### What is expected:
When a line in the listing below contains the word "lines", return a copy of that line.

====

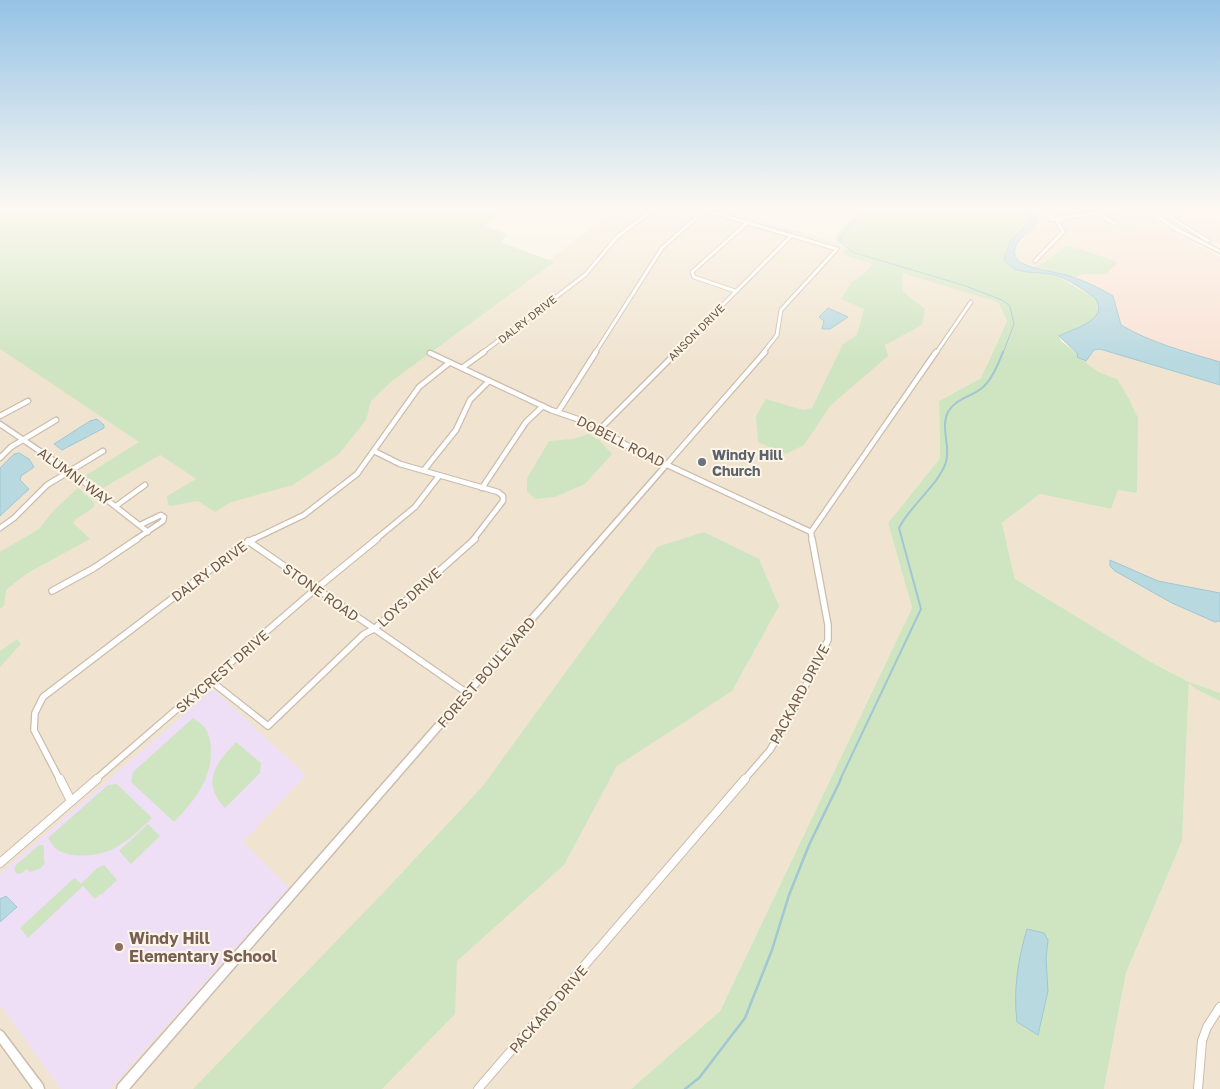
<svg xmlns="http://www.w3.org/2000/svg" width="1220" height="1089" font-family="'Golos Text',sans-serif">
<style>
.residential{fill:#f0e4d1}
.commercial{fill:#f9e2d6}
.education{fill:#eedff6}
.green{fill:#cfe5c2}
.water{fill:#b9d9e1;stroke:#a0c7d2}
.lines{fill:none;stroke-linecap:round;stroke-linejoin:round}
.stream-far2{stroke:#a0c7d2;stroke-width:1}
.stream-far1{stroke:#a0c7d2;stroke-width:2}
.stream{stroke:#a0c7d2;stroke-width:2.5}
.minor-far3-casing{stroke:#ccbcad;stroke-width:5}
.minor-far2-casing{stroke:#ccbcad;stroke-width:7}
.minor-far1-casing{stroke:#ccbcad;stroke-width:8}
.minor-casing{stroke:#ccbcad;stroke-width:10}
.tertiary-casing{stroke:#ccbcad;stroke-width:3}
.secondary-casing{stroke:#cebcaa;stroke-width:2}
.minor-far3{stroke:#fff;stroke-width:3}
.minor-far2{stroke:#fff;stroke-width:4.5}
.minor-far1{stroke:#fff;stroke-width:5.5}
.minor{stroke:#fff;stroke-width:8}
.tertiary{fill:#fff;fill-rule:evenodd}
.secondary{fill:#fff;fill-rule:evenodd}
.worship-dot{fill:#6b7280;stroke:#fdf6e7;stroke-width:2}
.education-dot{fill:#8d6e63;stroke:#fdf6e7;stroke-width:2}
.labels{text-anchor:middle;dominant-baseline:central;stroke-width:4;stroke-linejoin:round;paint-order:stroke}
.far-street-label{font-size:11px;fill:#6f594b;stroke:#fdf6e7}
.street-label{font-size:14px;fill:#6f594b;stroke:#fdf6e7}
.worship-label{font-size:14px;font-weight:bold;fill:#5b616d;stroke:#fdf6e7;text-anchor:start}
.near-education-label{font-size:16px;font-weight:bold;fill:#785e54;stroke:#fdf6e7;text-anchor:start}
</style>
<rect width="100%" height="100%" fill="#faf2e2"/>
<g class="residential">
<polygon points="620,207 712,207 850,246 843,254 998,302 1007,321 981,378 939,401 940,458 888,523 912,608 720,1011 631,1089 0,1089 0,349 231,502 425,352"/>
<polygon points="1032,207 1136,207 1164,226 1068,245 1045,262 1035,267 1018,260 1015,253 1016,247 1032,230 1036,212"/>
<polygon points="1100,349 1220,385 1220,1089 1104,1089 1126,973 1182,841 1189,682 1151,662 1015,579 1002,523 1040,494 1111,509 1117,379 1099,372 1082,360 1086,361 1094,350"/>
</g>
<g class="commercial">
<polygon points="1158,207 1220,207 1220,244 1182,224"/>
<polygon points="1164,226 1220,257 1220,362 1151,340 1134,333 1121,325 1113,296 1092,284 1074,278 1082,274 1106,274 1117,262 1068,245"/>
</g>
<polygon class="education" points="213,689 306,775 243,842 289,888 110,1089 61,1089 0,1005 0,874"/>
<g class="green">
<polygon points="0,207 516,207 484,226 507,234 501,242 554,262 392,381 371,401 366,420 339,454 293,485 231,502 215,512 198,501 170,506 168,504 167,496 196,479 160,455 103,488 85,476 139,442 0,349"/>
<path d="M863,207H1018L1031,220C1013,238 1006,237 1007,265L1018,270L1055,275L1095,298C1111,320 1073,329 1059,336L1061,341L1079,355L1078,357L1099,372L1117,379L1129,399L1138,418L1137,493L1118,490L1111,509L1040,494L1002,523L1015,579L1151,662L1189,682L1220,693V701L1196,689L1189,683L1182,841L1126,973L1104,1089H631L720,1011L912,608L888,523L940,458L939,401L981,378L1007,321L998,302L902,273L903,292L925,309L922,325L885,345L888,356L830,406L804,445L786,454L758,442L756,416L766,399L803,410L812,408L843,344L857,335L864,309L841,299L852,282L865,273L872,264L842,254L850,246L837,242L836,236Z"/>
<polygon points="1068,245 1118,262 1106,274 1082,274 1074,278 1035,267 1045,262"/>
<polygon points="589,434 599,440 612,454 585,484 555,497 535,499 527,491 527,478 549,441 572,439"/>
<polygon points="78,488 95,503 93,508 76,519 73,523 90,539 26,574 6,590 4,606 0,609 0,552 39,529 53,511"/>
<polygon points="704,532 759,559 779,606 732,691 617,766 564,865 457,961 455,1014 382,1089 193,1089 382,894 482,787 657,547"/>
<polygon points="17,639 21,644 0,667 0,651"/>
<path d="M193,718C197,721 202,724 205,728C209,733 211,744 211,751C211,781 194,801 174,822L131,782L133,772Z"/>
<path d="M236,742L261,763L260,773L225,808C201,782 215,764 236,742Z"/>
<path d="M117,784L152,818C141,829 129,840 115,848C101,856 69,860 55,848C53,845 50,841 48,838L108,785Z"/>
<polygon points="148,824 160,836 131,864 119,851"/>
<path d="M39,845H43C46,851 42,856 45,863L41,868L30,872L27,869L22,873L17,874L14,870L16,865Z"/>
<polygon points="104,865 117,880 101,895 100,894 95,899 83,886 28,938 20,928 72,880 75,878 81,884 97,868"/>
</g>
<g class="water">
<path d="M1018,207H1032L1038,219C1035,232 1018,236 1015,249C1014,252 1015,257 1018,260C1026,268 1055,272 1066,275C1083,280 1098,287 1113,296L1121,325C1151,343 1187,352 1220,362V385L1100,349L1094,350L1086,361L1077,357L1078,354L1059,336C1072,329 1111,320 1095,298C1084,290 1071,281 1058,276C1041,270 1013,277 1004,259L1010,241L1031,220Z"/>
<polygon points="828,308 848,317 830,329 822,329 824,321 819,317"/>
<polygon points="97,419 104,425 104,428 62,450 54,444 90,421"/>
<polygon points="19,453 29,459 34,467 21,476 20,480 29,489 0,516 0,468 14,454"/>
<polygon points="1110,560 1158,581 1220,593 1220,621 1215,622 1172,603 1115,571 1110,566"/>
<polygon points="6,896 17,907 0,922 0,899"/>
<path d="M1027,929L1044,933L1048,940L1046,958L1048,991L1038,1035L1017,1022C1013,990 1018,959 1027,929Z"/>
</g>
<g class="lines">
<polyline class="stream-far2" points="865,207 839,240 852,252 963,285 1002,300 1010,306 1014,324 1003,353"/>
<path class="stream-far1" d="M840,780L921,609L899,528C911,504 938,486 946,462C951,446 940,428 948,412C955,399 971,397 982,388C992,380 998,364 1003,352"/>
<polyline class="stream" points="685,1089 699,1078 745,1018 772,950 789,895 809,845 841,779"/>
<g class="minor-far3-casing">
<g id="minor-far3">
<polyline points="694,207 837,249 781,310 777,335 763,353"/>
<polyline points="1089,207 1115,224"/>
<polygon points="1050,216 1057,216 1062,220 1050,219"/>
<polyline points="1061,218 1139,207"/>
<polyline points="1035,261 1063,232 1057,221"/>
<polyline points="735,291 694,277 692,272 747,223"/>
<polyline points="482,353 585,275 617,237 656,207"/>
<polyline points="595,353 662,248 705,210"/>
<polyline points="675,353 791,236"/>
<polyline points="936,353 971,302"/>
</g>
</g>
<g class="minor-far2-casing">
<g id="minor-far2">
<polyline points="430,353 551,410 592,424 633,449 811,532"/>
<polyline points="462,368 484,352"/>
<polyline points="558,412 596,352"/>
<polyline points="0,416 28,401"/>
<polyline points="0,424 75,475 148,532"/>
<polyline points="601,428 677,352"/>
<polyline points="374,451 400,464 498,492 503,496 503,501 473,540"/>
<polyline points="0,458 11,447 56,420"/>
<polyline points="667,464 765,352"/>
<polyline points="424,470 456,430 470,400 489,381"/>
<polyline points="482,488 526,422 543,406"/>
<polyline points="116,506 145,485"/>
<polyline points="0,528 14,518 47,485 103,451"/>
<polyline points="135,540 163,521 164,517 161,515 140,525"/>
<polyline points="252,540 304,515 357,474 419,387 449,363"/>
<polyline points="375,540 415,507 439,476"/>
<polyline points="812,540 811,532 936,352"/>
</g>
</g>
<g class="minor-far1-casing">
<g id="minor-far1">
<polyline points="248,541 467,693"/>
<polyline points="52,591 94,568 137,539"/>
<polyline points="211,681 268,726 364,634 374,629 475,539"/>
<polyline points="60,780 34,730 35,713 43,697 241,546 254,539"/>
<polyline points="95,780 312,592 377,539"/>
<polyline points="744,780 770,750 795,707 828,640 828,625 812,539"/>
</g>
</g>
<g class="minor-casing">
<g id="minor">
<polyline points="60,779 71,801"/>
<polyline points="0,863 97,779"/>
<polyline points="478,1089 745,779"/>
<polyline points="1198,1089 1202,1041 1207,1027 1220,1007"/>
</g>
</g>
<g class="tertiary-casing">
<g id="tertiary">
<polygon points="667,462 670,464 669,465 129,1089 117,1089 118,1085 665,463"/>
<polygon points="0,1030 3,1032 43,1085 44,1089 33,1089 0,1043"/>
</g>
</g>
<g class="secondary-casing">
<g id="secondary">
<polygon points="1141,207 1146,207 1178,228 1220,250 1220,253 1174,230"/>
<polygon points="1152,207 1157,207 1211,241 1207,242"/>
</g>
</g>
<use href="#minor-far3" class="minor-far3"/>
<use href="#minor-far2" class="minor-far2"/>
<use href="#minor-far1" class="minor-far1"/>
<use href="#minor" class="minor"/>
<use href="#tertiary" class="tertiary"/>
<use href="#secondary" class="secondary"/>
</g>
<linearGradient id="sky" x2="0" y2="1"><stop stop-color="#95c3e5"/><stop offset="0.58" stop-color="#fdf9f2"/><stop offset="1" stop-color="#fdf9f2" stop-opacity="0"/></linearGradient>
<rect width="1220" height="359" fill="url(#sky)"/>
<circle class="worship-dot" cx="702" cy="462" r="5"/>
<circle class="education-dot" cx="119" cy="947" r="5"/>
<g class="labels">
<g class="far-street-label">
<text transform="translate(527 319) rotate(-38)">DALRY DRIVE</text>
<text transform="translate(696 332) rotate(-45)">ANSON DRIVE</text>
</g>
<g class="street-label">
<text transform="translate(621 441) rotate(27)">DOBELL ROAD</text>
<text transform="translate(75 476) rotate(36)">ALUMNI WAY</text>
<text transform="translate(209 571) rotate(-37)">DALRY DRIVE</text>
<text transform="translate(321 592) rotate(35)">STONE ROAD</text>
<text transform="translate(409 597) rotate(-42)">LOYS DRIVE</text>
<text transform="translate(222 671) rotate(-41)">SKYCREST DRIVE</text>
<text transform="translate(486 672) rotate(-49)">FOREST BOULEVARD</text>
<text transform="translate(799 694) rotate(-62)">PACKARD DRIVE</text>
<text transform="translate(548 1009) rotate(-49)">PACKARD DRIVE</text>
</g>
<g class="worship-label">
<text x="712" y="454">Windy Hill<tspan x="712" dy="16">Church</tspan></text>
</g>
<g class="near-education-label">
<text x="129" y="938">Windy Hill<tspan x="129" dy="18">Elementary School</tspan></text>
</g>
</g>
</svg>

====

### Solution to this problem:
.lines{fill:none;stroke-linecap:round;stroke-linejoin:round}
<g class="lines">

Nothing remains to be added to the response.